[Camera calibration parameters]
------------
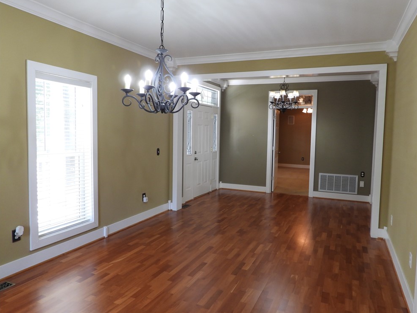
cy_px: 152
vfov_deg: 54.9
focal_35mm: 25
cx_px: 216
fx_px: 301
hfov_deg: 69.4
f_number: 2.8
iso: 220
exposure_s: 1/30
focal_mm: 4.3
------------
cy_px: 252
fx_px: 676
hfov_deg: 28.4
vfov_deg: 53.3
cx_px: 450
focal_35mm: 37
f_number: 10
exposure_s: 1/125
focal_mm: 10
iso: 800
------------
**Goal of the exercise**
Which lines run from the one holding "focal_35mm: 25" through the one holding "focal_mm: 4.3" in the records above? Repeat them exactly, both included, and nothing more.

**Answer section**
focal_35mm: 25
cx_px: 216
fx_px: 301
hfov_deg: 69.4
f_number: 2.8
iso: 220
exposure_s: 1/30
focal_mm: 4.3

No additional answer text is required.